- **Problem description**
In the data below, one line contains "Much better than" and a later one contains "7. Don't reuse". Print both, with every line between them, exactly and alone.

- **Extracted records**
*-*-*

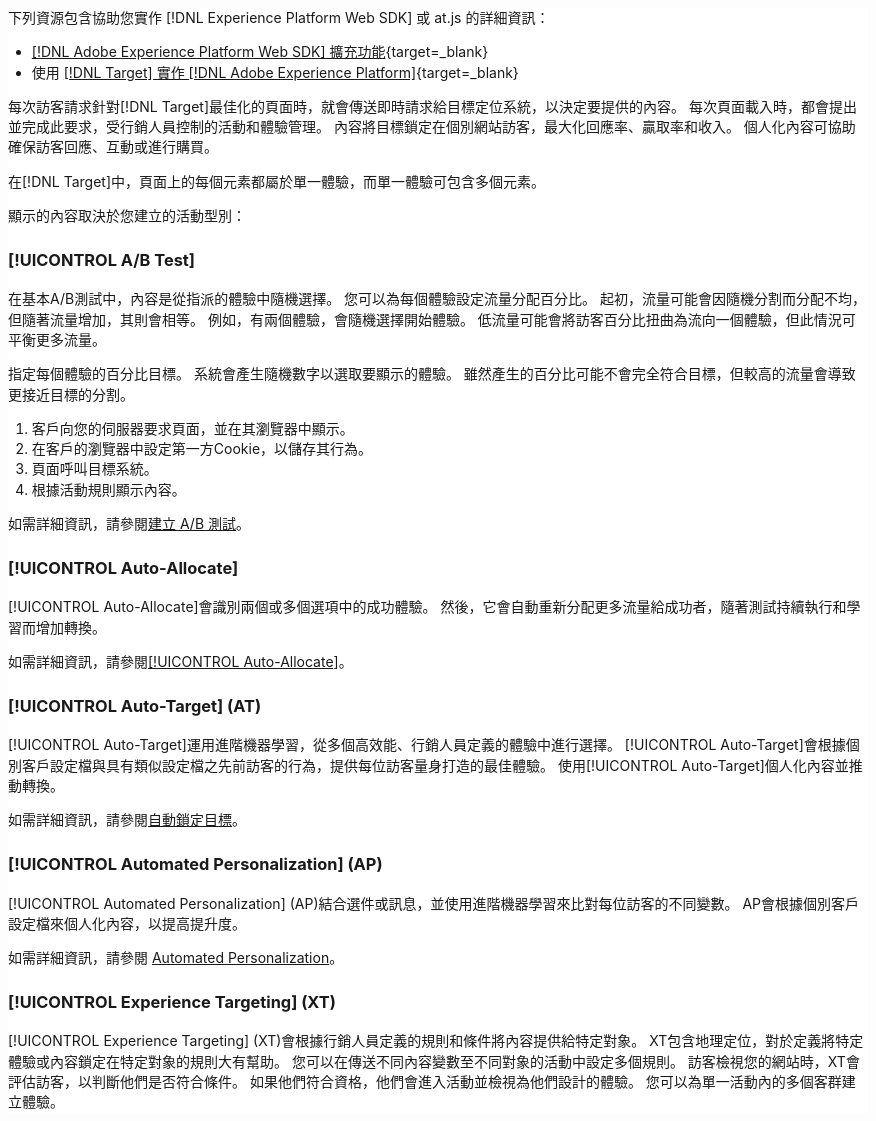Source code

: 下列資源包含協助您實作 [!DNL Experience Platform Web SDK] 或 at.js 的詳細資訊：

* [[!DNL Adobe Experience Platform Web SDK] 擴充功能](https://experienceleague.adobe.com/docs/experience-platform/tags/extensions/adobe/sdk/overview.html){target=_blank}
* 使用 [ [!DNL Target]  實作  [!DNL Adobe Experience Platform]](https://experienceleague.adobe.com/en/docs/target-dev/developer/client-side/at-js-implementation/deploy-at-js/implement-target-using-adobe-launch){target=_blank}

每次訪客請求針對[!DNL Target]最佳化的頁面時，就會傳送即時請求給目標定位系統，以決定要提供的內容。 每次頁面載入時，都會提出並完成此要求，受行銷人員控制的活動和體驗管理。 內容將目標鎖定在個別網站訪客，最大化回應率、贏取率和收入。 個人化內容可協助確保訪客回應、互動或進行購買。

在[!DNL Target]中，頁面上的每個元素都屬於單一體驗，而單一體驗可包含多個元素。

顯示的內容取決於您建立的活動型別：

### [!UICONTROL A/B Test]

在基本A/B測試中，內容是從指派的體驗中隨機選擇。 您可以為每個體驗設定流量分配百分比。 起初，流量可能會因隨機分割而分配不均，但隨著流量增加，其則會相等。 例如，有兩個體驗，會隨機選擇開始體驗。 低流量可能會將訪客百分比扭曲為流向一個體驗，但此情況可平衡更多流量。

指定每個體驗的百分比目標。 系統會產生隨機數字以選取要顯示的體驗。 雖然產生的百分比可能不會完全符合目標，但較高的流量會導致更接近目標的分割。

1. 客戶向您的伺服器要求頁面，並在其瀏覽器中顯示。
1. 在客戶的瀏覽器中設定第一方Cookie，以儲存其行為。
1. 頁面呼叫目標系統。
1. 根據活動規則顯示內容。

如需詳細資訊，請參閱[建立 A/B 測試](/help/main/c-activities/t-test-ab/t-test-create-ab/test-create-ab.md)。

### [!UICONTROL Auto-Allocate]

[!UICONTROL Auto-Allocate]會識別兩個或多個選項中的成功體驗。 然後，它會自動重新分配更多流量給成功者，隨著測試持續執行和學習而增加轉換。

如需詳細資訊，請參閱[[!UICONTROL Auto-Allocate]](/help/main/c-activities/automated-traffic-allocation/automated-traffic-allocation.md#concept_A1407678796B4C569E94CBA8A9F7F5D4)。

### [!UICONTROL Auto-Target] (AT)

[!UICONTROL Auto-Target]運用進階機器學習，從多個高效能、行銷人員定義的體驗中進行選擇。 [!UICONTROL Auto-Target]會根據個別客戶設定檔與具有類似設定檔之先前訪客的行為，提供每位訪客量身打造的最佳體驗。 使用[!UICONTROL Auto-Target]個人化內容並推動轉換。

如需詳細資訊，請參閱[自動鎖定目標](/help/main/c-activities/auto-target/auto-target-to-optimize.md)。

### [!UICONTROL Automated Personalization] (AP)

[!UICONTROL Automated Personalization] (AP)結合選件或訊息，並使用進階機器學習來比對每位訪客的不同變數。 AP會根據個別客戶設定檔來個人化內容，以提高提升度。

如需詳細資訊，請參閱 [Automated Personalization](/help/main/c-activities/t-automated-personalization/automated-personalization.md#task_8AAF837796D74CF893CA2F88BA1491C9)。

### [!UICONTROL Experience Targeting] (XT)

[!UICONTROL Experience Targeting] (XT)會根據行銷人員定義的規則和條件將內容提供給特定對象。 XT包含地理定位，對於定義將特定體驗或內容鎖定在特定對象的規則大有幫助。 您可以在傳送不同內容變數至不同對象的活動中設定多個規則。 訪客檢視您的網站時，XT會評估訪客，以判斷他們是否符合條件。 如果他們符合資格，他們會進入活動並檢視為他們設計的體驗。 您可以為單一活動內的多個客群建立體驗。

*-*-*

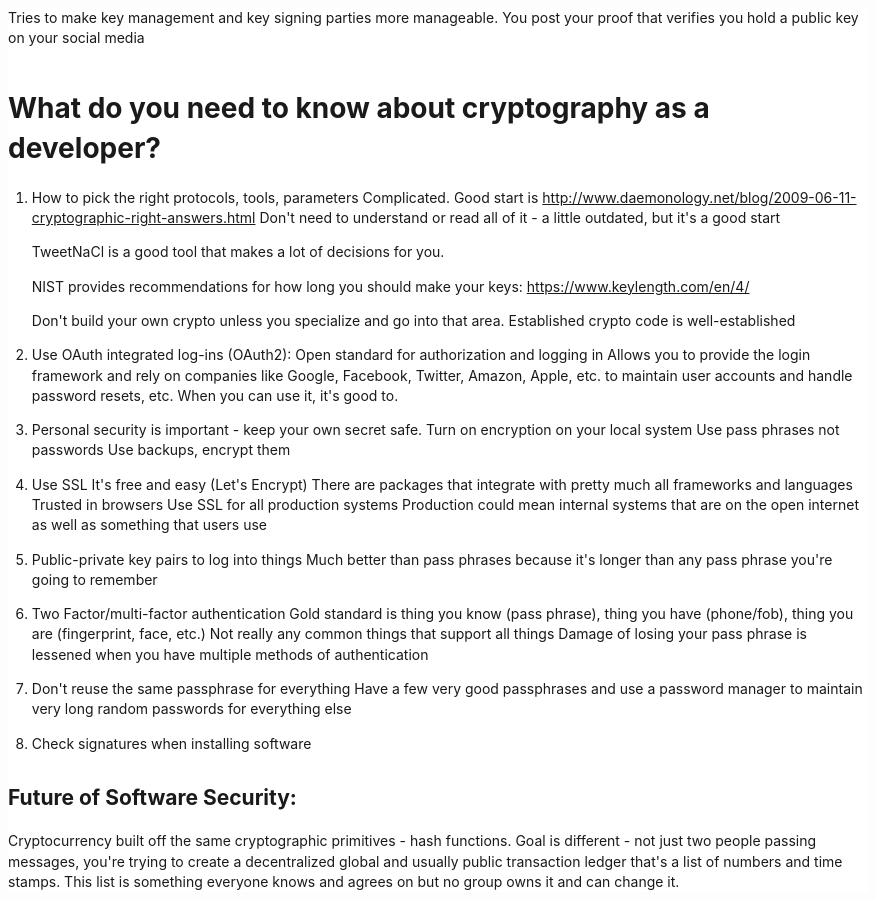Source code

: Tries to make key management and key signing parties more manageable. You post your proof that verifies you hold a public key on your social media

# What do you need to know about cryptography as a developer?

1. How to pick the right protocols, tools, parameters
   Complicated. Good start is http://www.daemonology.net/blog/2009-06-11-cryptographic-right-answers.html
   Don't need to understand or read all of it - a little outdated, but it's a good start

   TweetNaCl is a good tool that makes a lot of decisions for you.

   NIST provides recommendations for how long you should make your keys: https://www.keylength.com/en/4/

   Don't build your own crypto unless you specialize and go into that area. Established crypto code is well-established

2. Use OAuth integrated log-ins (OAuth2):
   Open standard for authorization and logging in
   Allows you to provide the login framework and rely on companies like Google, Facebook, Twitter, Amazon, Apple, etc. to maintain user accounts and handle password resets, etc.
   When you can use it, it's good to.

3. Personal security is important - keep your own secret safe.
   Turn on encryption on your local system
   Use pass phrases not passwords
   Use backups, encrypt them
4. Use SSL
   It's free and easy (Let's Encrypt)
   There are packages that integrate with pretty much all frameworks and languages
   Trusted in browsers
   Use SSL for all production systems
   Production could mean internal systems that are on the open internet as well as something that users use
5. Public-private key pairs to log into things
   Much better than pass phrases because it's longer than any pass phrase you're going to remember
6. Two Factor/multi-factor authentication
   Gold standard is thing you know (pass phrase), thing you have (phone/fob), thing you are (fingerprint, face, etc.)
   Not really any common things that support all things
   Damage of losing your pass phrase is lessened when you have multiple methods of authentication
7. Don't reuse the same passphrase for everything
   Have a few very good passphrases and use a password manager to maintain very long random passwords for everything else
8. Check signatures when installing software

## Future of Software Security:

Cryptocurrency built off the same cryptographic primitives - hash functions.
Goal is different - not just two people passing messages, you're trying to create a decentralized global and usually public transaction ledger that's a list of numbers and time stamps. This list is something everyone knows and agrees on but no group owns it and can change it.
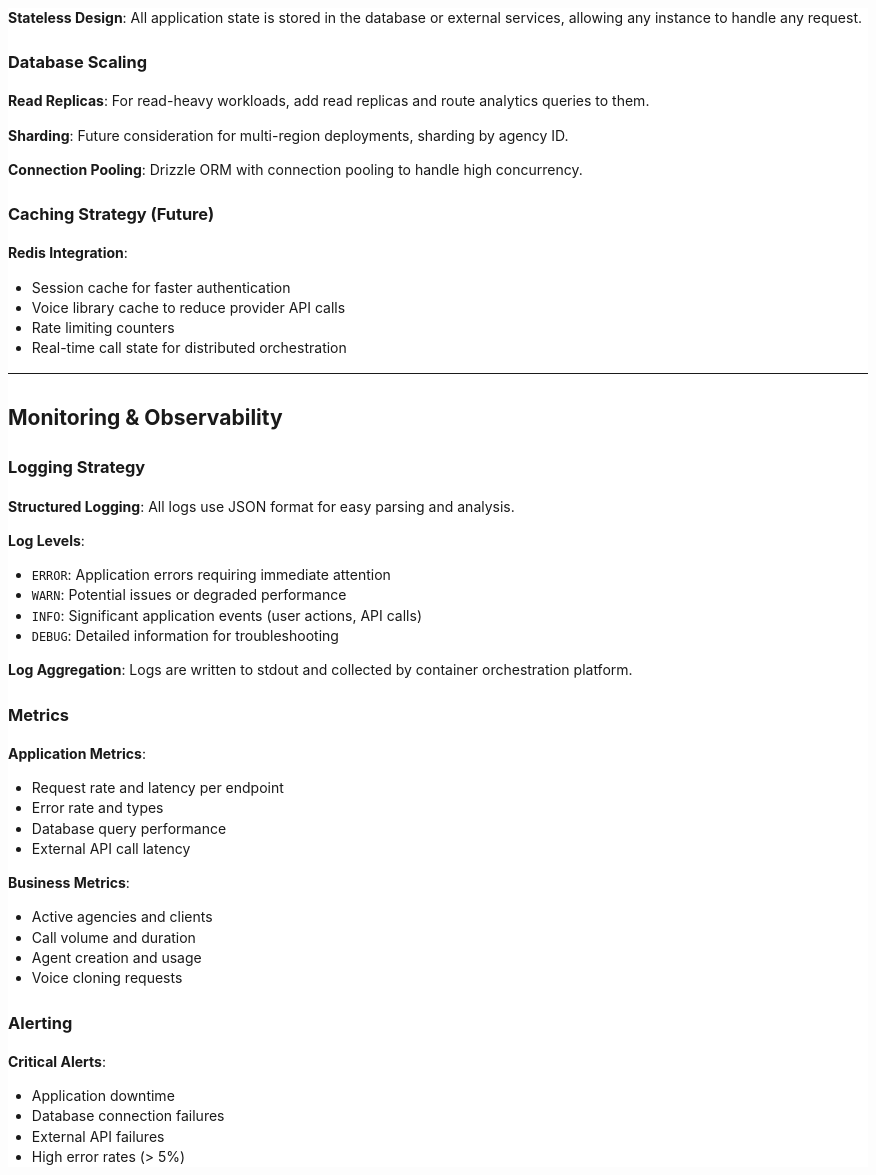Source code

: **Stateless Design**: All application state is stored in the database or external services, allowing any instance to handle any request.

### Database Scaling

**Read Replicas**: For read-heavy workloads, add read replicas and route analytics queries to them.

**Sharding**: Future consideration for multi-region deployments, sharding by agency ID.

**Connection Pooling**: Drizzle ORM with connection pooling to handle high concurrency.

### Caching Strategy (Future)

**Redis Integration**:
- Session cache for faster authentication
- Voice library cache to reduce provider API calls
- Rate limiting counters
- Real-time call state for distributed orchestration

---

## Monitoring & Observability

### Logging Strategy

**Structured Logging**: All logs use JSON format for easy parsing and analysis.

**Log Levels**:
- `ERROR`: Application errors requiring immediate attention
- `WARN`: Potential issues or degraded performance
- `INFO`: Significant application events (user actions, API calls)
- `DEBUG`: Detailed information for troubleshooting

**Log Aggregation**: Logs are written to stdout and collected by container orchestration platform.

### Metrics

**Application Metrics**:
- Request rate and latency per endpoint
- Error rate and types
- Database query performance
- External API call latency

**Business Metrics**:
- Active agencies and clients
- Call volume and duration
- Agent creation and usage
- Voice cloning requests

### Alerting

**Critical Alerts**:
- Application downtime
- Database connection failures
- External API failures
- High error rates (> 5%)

*-*-*

- **Response**
   Much better than pass phrases because it's longer than any pass phrase you're going to remember
6. Two Factor/multi-factor authentication
   Gold standard is thing you know (pass phrase), thing you have (phone/fob), thing you are (fingerprint, face, etc.)
   Not really any common things that support all things
   Damage of losing your pass phrase is lessened when you have multiple methods of authentication
7. Don't reuse the same passphrase for everything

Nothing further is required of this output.